- [Objective]
Write out each item again, substituting "processed" for "developed" and leaving everything else unchanged.

[Stored data]
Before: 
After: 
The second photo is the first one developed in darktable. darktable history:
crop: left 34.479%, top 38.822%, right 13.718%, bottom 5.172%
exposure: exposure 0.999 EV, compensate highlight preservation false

- [Result for this exercise]
Before: 
After: 
The second photo is the first one processed in darktable. darktable history:
crop: left 34.479%, top 38.822%, right 13.718%, bottom 5.172%
exposure: exposure 0.999 EV, compensate highlight preservation false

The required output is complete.